Música Redemption song


Rebeca Fuks
Doutora em Estudos da Cultura

Composta por Bob Marley em 1979, a música Redemption song é a última faixa do disco Uprising, lançado no ano a seguir.

A letra, de autoria do artista jamaicano, foi criada durante um período difícil da vida do artista, pouco depois de Marley descobrir que estava doente e que teria pouco tempo de vida. 

Letra

Old pirates, yes, they rob I
Sold I to the merchant ships
Minutes after they took I
From the bottomless pit
But my hand was made strong
By the hand of the Almighty
We forward in this generation
Triumphantly
Won't you help to sing
These songs of freedom?
'Cause all I ever have
Redemption songs
Redemption songs

Emancipate yourselves from mental slavery
None but ourselves can free our minds
Have no fear for atomic energy
'Cause none of them can stop the time
How long shall they kill our prophets
While we stand aside and look?

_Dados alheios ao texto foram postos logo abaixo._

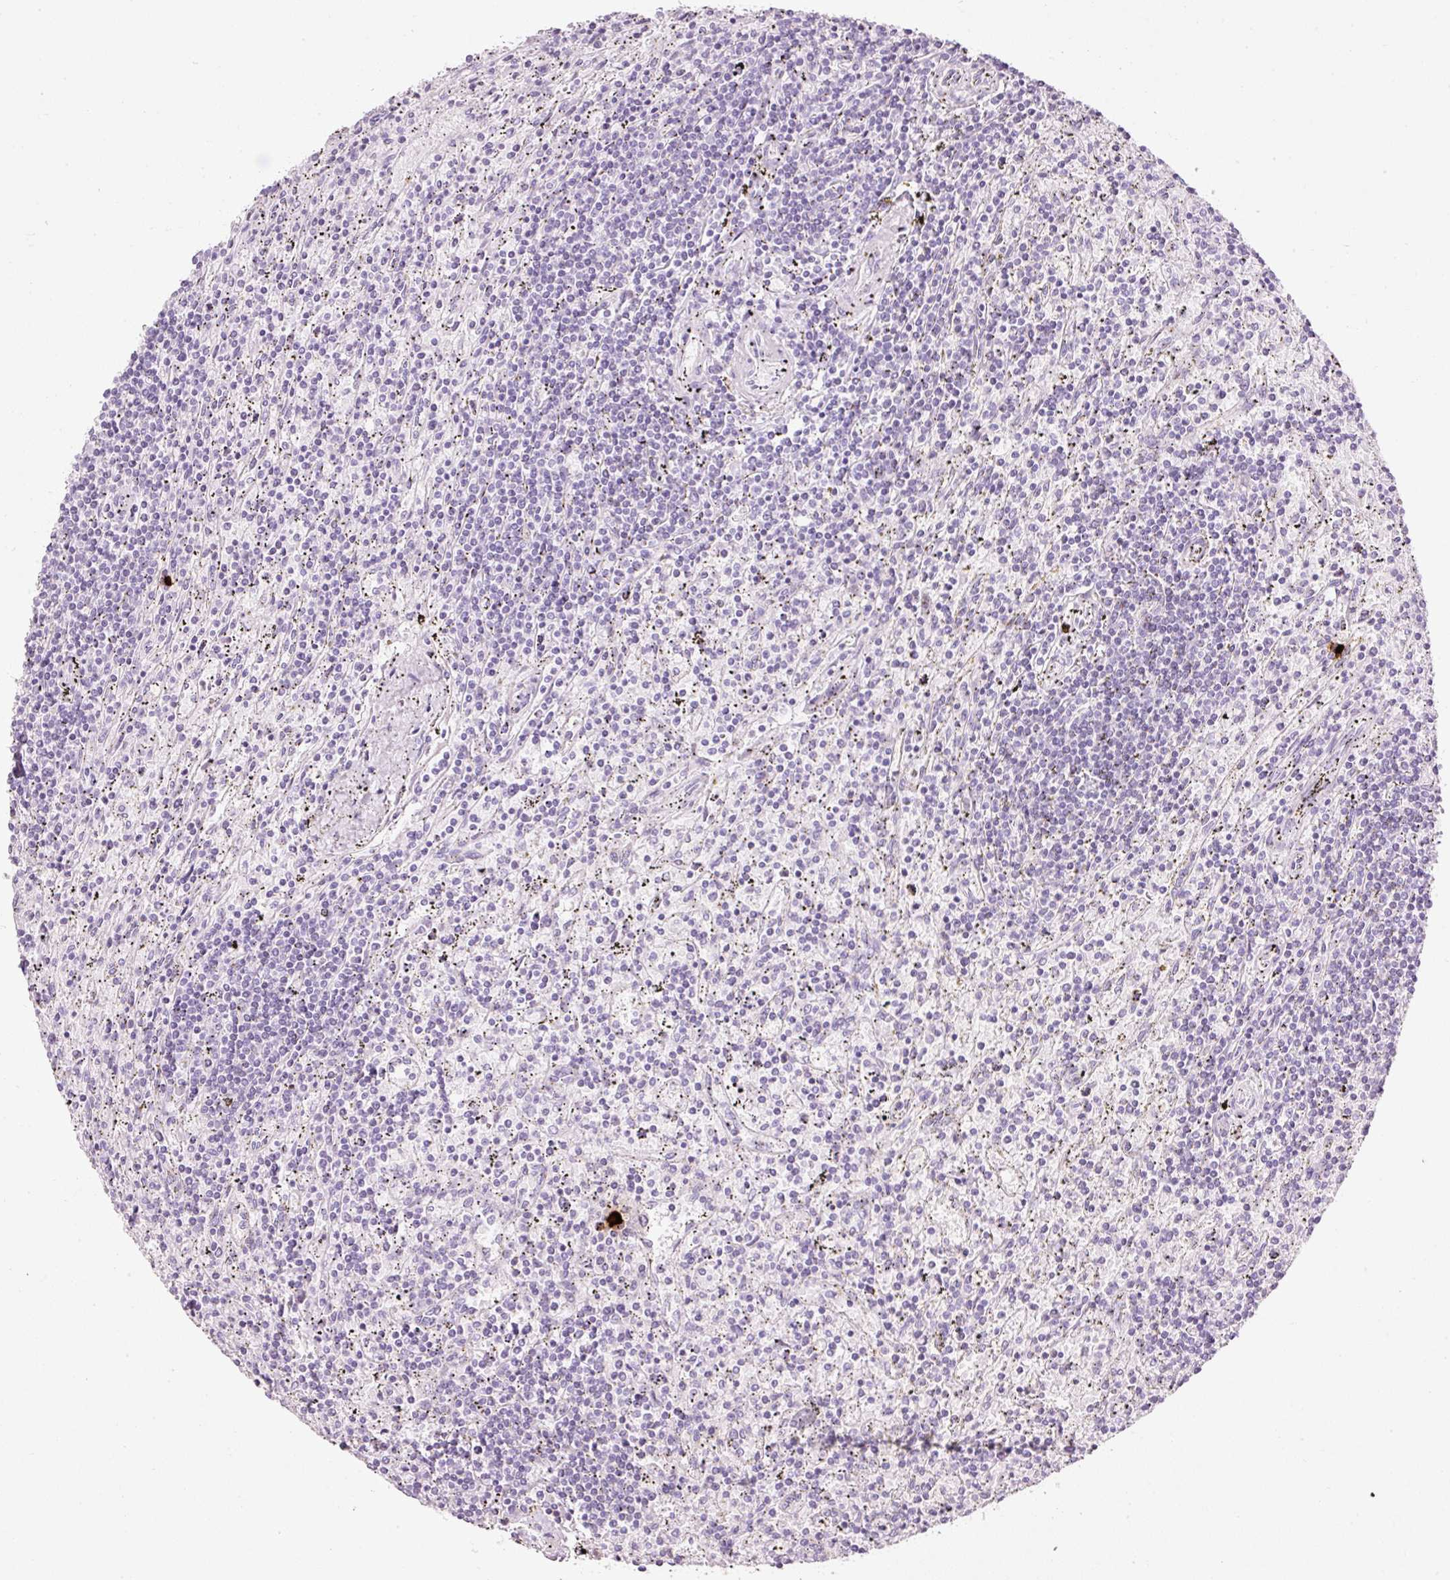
{"staining": {"intensity": "negative", "quantity": "none", "location": "none"}, "tissue": "lymphoma", "cell_type": "Tumor cells", "image_type": "cancer", "snomed": [{"axis": "morphology", "description": "Malignant lymphoma, non-Hodgkin's type, Low grade"}, {"axis": "topography", "description": "Spleen"}], "caption": "DAB immunohistochemical staining of human low-grade malignant lymphoma, non-Hodgkin's type reveals no significant expression in tumor cells.", "gene": "CMA1", "patient": {"sex": "male", "age": 76}}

Ooh
Some say it's just a part of it
We've got to fulfill the Book

Won't you help to sing
These songs of freedom?
'Cause all I ever have
Redemption songs
Redemption songs
Redemption songs

Emancipate yourselves from mental slavery
None but ourselves can free our minds
Wo! Have no fear for atomic energy
'Cause none of them-a can-a stop-a the time
How long shall they kill our prophets
While we stand aside and look?
Yes, some say it's just a part of it
We've got to fulfill the book
Won't you have to sing
These songs of freedom?
'Cause all I ever had
Redemption songs
All I ever had
Redemption songs
These songs of freedom
Songs of freedom

Traduzida como Canção da redenção, a música criada pelo cantor jamaicano é, antes de tudo, um hino à liberdade. Em diversos trechos da letra, Marley celebra o privilégio de ser uma criatura absolutamente livre e desprovida de amarras.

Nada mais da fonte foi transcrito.